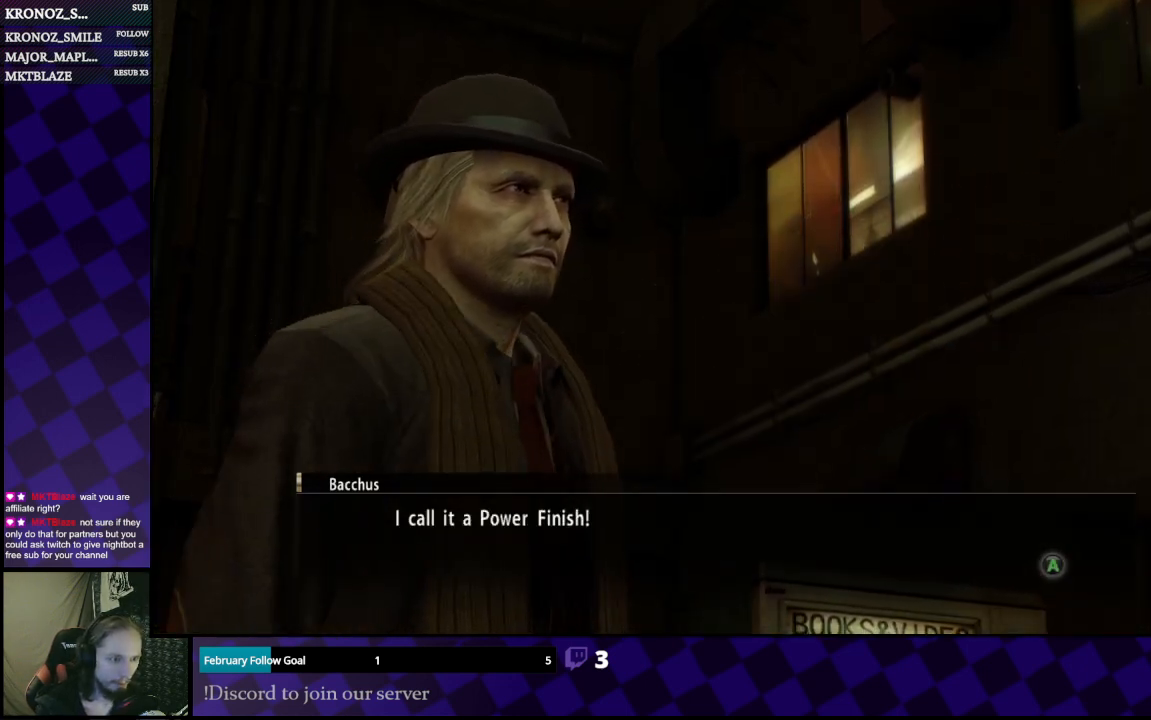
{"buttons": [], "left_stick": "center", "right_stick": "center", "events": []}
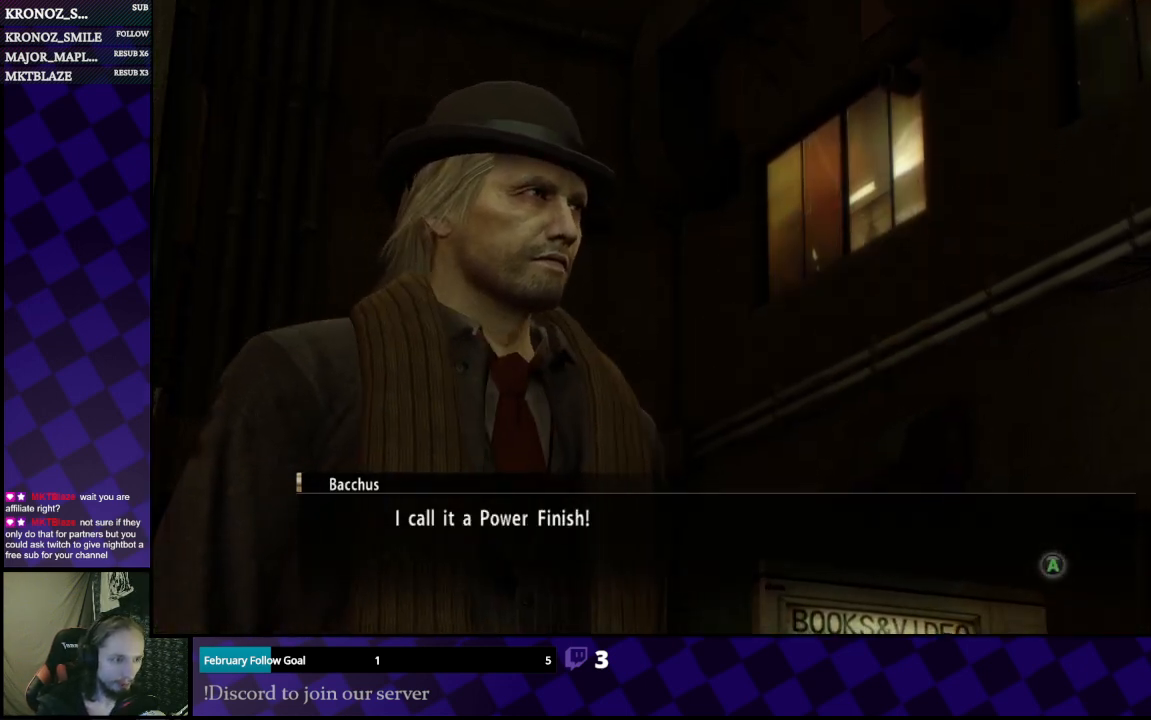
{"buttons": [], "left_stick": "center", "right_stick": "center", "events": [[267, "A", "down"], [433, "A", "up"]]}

* * *

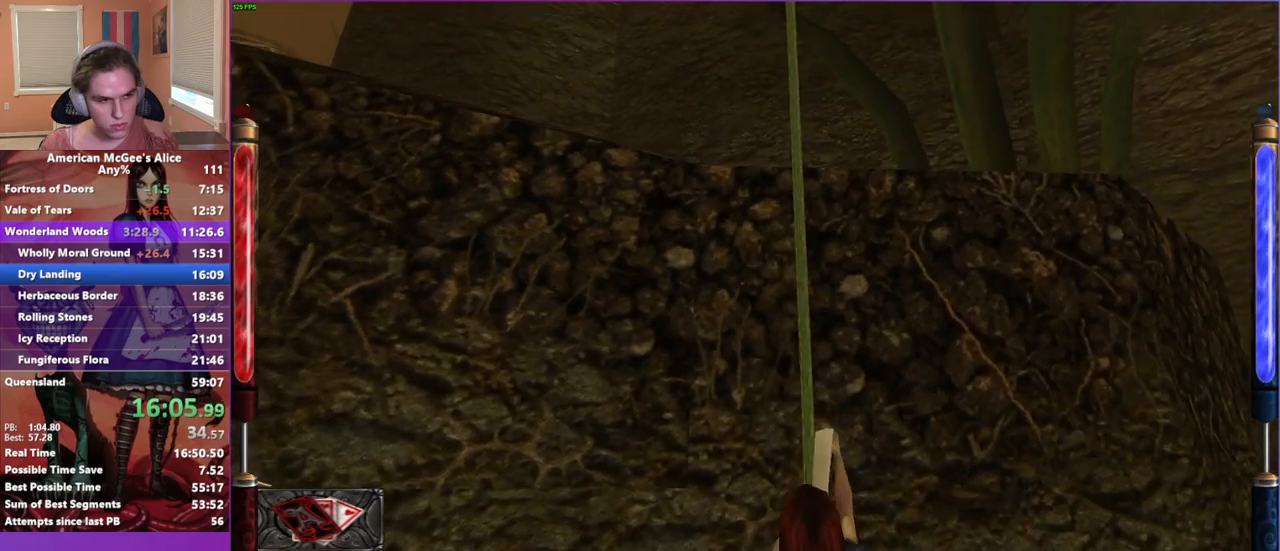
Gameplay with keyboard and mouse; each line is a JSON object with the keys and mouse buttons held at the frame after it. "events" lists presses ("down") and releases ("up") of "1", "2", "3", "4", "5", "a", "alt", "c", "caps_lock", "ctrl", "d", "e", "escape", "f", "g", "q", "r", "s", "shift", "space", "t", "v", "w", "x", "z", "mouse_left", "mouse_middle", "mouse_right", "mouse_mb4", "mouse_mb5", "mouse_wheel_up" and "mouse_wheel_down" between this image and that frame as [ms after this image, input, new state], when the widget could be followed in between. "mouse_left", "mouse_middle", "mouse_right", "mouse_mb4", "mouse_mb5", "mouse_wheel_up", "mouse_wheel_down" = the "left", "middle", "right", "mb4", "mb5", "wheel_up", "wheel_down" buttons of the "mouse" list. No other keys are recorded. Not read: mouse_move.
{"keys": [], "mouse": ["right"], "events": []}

---

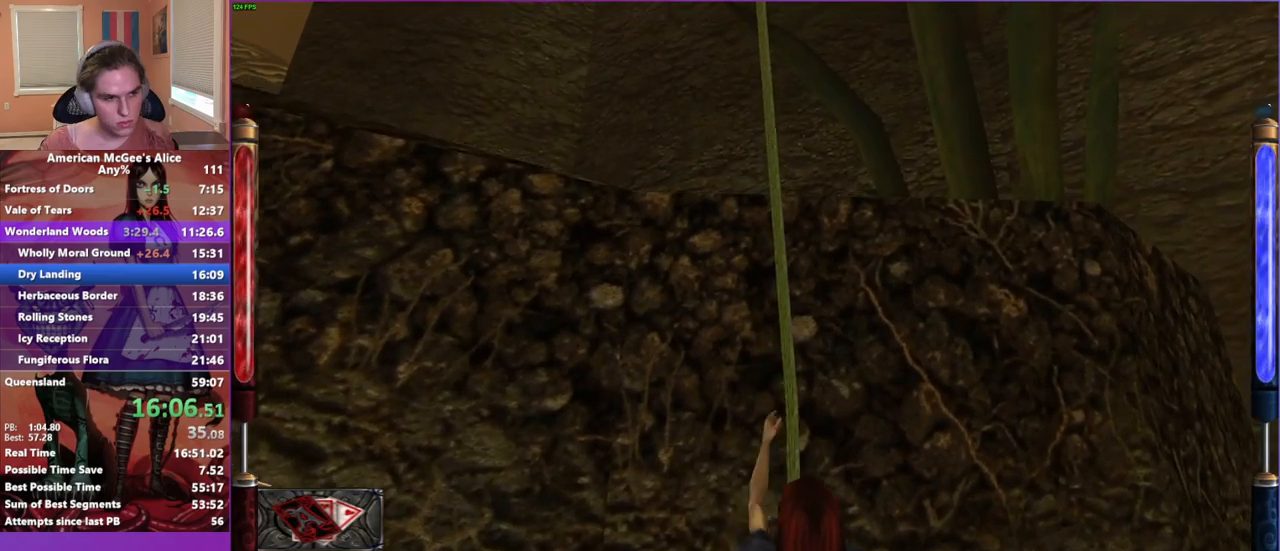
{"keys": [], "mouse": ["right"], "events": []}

__Task instructions__: In the entries above, which lines hold the string "center"? Report all of them.

__The completed task__:
{"buttons": [], "left_stick": "center", "right_stick": "center", "events": []}
{"buttons": [], "left_stick": "center", "right_stick": "center", "events": [[267, "A", "down"], [433, "A", "up"]]}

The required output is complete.